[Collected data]
========================================================================
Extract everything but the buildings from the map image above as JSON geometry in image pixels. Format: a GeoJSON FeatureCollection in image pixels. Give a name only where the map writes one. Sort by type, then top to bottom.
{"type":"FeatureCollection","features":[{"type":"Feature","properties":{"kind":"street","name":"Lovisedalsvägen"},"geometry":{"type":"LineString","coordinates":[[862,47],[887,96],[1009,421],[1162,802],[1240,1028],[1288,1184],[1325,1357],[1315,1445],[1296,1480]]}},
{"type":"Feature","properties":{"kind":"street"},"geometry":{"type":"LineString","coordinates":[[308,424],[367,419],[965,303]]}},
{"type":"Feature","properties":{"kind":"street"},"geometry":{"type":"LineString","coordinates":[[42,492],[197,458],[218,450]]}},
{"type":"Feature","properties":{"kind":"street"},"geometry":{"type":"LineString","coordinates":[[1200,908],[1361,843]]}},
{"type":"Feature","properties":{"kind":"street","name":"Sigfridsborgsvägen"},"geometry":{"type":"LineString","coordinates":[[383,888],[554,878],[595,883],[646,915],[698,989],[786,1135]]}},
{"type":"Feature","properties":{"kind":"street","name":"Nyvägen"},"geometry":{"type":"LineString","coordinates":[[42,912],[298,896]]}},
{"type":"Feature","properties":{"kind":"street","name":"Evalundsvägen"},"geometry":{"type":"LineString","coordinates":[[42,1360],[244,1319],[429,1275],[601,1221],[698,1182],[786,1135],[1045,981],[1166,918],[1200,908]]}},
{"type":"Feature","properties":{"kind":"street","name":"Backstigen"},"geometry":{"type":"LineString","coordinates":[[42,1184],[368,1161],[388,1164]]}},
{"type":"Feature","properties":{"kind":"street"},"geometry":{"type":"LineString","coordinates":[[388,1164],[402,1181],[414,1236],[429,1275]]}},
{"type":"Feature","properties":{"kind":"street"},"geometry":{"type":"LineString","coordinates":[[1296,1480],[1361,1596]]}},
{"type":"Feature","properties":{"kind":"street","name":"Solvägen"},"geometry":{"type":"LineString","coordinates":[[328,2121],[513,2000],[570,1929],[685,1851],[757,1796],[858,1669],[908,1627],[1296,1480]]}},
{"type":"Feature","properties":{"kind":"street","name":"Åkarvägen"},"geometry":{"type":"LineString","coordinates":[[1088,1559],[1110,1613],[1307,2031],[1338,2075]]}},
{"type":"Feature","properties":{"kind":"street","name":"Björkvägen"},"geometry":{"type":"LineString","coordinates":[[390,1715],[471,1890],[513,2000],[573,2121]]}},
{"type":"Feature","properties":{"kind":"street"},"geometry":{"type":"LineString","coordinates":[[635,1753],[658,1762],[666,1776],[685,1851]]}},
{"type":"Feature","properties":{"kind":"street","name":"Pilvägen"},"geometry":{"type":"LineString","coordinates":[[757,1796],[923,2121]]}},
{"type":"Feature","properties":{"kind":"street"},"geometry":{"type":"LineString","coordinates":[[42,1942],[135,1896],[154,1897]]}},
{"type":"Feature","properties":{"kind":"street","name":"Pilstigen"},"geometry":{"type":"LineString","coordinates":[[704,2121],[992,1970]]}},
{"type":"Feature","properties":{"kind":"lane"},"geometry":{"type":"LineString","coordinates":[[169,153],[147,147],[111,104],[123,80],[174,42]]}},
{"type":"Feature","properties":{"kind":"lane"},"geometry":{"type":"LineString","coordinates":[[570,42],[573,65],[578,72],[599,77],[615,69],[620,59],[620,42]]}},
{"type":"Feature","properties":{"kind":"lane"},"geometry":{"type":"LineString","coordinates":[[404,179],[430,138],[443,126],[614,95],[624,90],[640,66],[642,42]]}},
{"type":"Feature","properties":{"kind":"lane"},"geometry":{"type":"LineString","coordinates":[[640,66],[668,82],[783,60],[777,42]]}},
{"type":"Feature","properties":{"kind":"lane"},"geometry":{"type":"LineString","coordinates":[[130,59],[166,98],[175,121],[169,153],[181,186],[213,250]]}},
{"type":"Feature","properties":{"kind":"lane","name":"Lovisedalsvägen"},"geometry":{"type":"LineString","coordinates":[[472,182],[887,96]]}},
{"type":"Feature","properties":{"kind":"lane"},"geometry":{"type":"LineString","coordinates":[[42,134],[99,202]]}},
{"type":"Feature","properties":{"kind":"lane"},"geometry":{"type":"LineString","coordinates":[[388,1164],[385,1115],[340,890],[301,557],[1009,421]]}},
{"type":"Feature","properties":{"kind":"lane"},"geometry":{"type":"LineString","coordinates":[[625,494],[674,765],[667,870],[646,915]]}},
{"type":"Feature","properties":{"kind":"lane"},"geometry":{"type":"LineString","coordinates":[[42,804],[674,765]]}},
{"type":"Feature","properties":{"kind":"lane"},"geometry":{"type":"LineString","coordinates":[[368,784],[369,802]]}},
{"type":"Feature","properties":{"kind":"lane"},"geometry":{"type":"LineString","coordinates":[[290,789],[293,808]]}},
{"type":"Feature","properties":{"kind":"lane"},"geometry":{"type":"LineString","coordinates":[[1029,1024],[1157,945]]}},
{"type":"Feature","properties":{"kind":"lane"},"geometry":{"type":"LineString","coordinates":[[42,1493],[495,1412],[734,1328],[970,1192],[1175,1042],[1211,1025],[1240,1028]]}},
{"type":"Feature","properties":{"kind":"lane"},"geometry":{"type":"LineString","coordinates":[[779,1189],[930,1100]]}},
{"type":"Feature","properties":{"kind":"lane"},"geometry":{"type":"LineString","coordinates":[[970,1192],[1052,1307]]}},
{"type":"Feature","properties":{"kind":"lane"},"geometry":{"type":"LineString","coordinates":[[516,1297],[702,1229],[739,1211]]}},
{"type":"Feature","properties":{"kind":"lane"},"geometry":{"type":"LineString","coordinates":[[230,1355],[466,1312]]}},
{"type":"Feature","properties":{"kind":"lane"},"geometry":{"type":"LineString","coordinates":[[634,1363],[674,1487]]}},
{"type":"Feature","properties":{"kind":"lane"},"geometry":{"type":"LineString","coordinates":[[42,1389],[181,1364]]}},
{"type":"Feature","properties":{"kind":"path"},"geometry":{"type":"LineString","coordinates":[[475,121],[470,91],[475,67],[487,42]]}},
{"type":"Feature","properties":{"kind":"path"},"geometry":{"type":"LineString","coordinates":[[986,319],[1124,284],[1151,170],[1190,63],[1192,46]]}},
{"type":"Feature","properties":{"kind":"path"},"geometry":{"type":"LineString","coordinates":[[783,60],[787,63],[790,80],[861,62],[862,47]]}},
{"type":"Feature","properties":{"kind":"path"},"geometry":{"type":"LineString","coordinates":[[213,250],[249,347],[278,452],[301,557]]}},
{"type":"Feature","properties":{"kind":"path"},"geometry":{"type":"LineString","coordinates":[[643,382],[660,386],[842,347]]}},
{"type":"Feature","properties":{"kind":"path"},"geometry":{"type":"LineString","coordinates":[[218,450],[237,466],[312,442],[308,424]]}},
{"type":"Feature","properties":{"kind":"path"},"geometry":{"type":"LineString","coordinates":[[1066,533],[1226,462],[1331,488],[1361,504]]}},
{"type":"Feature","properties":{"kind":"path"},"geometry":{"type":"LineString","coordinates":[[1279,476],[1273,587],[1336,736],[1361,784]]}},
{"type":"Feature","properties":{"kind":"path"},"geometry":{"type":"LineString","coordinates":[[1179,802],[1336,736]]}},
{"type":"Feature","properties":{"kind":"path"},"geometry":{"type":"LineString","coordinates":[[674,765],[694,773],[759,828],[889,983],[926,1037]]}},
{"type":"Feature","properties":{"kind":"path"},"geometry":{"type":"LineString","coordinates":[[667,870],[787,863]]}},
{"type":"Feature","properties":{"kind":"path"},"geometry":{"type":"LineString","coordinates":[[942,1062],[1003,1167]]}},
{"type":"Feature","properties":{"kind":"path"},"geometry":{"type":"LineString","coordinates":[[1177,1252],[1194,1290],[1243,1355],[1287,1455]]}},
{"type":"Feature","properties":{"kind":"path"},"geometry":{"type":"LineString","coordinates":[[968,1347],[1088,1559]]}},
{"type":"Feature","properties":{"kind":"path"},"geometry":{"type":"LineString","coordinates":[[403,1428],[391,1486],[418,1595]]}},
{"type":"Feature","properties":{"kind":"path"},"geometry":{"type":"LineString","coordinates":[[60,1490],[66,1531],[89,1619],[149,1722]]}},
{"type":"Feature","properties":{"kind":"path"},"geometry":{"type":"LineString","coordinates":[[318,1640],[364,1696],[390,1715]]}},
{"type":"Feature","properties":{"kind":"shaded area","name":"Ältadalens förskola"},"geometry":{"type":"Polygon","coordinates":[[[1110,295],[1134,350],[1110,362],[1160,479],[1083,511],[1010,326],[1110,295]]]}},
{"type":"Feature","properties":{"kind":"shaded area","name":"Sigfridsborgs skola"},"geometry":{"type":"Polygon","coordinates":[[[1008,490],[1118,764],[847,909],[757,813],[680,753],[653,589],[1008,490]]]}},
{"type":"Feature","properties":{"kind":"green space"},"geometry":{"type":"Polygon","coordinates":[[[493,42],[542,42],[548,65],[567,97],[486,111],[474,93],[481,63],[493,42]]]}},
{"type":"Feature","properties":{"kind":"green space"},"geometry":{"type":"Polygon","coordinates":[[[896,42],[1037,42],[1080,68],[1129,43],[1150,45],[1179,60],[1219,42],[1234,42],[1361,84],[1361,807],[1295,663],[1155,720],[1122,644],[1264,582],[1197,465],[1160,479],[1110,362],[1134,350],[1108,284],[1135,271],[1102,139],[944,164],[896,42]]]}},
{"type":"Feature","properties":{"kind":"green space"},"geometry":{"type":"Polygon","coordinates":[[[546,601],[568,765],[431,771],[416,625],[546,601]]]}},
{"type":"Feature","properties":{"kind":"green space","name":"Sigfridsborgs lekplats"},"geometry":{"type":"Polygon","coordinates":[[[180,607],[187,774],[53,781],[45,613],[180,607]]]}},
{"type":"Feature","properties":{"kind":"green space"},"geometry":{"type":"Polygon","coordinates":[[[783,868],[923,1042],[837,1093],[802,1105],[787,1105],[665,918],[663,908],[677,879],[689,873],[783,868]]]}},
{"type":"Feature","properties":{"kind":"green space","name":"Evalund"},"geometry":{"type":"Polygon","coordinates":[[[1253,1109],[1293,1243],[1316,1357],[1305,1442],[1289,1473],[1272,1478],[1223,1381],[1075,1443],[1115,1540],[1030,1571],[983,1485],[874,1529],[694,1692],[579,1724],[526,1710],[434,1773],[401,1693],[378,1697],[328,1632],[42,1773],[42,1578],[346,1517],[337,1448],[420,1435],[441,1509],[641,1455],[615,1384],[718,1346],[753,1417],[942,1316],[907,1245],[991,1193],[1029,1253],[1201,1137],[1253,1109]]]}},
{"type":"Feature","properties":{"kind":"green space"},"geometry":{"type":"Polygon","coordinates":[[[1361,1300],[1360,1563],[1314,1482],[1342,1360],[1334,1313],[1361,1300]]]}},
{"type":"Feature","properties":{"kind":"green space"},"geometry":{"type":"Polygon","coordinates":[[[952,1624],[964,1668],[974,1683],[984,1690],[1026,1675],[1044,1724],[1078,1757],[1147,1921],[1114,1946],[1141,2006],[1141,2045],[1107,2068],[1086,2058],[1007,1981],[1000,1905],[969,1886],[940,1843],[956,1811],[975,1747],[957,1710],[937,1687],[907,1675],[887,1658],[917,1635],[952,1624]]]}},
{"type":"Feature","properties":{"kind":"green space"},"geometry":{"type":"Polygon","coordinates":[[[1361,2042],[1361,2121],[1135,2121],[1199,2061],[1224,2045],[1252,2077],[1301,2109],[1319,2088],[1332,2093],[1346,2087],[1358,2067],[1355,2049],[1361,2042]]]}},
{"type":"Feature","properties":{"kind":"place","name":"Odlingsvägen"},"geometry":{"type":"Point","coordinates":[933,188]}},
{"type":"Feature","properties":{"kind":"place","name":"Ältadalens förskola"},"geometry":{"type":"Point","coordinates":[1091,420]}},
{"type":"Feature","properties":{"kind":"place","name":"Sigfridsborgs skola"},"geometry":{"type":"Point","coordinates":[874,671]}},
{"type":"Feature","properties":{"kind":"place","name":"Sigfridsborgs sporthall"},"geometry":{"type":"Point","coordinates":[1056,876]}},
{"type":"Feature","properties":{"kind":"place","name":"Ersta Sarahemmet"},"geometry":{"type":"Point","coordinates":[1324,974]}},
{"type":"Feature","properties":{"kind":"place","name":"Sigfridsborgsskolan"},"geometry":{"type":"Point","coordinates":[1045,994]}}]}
========================================================================
* What is needed *
Scan the data above; copy every line where "FeatureCollection" appears.

* Response *
Extract everything but the buildings from the map image above as JSON geometry in image pixels. Format: a GeoJSON FeatureCollection in image pixels. Give a name only where the map writes one. Sort by type, then top to bottom.
{"type":"FeatureCollection","features":[{"type":"Feature","properties":{"kind":"street","name":"Lovisedalsvägen"},"geometry":{"type":"LineString","coordinates":[[862,47],[887,96],[1009,421],[1162,802],[1240,1028],[1288,1184],[1325,1357],[1315,1445],[1296,1480]]}},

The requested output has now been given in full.